Some popular larger motif tattoos feature pin-up girls. Lady Luck, the embodiment of good fortune, is usually illustrated as a pin-up who wears symbols of gamboling and games of chance, like dice, playing cards, and poker chips. She is sometimes called Miss Fortune, too.


Man's Ruin, another popular tattoo design, usually features a pin-up style demon woman who is enticing men to their destruction, seducing them and tempting them. Of course, pin-up style tattoos, considered part of the retro trend in tattooing, have become popular with more than just sailors and those serving in the military.

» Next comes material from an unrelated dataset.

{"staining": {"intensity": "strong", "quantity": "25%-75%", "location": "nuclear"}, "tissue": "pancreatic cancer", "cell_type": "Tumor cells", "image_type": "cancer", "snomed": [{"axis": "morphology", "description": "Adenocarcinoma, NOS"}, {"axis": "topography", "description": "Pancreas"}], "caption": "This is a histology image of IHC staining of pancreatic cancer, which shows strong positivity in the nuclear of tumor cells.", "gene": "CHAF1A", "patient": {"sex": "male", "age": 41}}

People who are interested in the history of tattoo, the origins of the art form, or those who have studied art and are drawn to aspects of the Pop Art movement might be interested in pin-up girl tattoo, either in the Old School or New School style.


Unlike in the 1940s and 1950s when pin-up girls first became tattoo designs, more and more women are choosing the style for their own body artwork. Women today seem more freely able to appreciate the female form and revel in their own sexuality and erotic natures.


For many women, pin-up girls represent a classic tattoo design that is still unbelievably sexy.